Sebagai provinsi yang baru terbentuk saat reformasi, Sulawesi Barat juga tak kalah dengan provinsi lain yang memiliki Pesona Indonesia dalam bentuk rumah adat. Kompleks Rumah Adat Mamuju terletak di pusat kota di tepi pantai utara, tepat di depan jalan utama kota Mamuju. Saat bertandang ke kompleks tersebut, kebetulan sedang ada latihan tarian adat Sulawesi Barat untuk acara pentas seni, jadi suasananya cukup ramai. Masuknya cukup murah, hanya membayar 2000 Rupiah saja sebagai retribusi kepada Pemda Kabupaten Mamuju. Sayangnya, tidak ada tempat parkir khusus kendaraan bermotor roda dua, sehingga para pengunjung seenaknya saja memarkirkan kendaraannya di bawah rumah adat yang berupa rumah panggung.
Kompleks rumah adat sendiri terdiri atas rumah raja dan rumah utama dibelakangnya yang disambung dengan jembatan kecil, rumah pengawal, beberapa gubuk untuk pandai besi, pandai emas, lumbung padi, kandang rusa, dan kandang kuda.
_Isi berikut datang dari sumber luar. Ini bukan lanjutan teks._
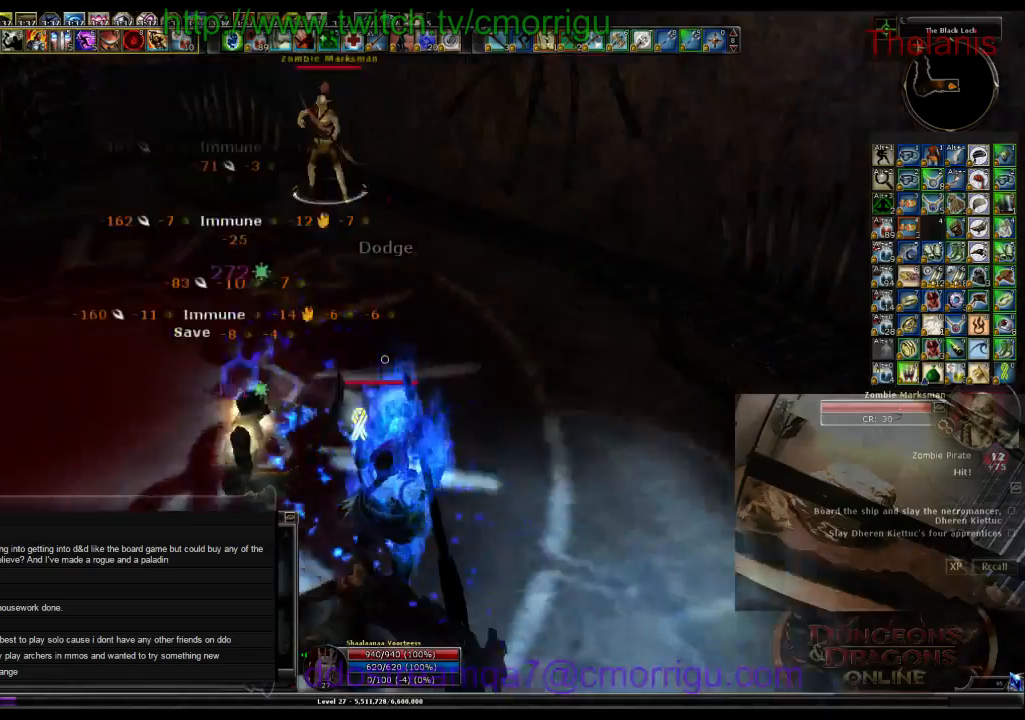
{"keys": [], "events": []}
Kondisi bangunannya cukup terawat, sayangnya di dalamnya tidak terdapat pajangan apapun alias kosong melompong. Rupanya bangunan ini pernah menjadi kantor KPUD setempat, jadi belum sempat ditata kembali menjadi sebuah museum. Bangunannya sendiri sangat tipikal Indonesia di luar Jawa, yaitu rumah panggung dengan atap runcing dan terbuat dari kayu. Tidak ada model khusus seperti di Toraja atau Minang, namun bangunannya tampak cukup kokoh dan tegar diterpa angin. Tidak ada pula ornamen-ornamen khusus yang menggambarkan kekhasan daerah Sulawesi Barat, hanya sedikit ukiran penghias bangunan di sekelilingnya.
Bangunan lain seperti kandang rusa dan kuda, serta pandai emas dan pandai besi hanya berupa saung terbuka yang dipagari oleh kayu. Sekilas memang tidak terlalu istimewa dan lebih tampak sebagai miniatur bangunan aslinya, namun demikian kompleks rumah adat tersebut tetap layak untuk dilestarikan dan menjadi Pesona Indonesia di Provinsi Sulawesi Barat. Tinggal menata kembali kompleks museum menjadi lebih tertib, terutama parkiran, dan alur orang berjalan kaki. Kemudian di dalamnya diisi dengan benda-benda tradisional khas Sulawesi Barat, termasuk busana kerajaan, ranjang, tungku, lemari, dan sebagainya.
Setelah berkeliling-keliling kompleks rumah adat selama hampir satu jam dan berfoto bersama para penari, kami putuskan kembali ke Makassar melalui jalan darat sebagaimana kami berangkat kemarin. Lumayan juga hampir 8 jam di perjalanan dengan menggunakan kendaraan sewaan, namun puas sudah sampai di provinsi termuda sebelum Kaltara. Kami berharap semoga Kementerian Pariwisata turut serta merenovasi serta meningkatkan kualitas bangunan beserta isinya agar dapat menjadi salah satu obyek wisata di wilayah Provinsi Sulawesi Barat.